In my last post, I wrote a little bit about my process. In short, nothing comes as a fully packaged idea. I'll get a bit here--the first spark of inspiration that gives me a character--then work out what's happened in this person's life to make them who they are. Later, something about their personality will give a clue as to the story around them. And going from story idea to actual plot is the bulk of the work.
Sometimes, this can be relatively short. Maybe a month ago or so, the idea of writing about a sympathetic Satanist bloomed in my mind. I had a vague idea of what she looked like and knew that, other than her religion, she'd be relatively ordinary. No fangs or fur, and if she used any magic at all, it would the sort that modern witches believe in that skeptics pass off as coincidence. Bits and pieces filtered in as I let this sit on the back burner. The male lead appeared...there was some sense of what her story would be about, though the more I tried to put it together, the more it slipped through my mental fingers.

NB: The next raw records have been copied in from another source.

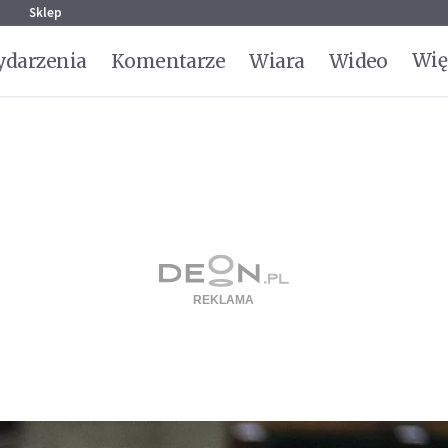
g
Sklep
Wię
darzenia
Komentarze
Wiara
Wideo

For the most part, I left it alone, having my other example of "letting it stew" to calm me. See, while "Satana" (I know, my working titles suck) is coming along in a matter of weeks to months, I had the initial thought that became Quinn's Tale back in 2003. I was doing the dishes and thought, "A banshee howled when I was born." I dried my hands, wrote it down, and went back to what I was doing. It was many months before I found out who that statement belonged to, and years before he'd cooked long enough to start demanding his story be told.
Which brings me back around to Satana and why I'm writing this entry. I woke up a little bit ago (which is why this may be a little rambling, btw) and suddenly had it. Whether in the forefront or on the back burner, I've been trying to figure out the catalyst...the crime...that gets a police detective knocking on the door of the ex-girlfriend he'd dumped when he found out she was a Satanist. More importantly, what would get her involved rather than calling him an intolerant bastard and slamming the door in his face?
Now I have the answer. After this, I'll pull up my OneNote file and jot it down. But here, finally, is the question...Am I going to have to break my stewing habit and force myself to use a different process? I mean, this is great for a wanna-be. The characters feel real when I'm writing. I enjoy what I do, and I get fantastic reader reaction. But the goal isn't to have fun with my hobby. The goal is to eventually do what I love for a living. I don't see a publisher giving me a contract for "whenever". Have I set myself up with another way to fail?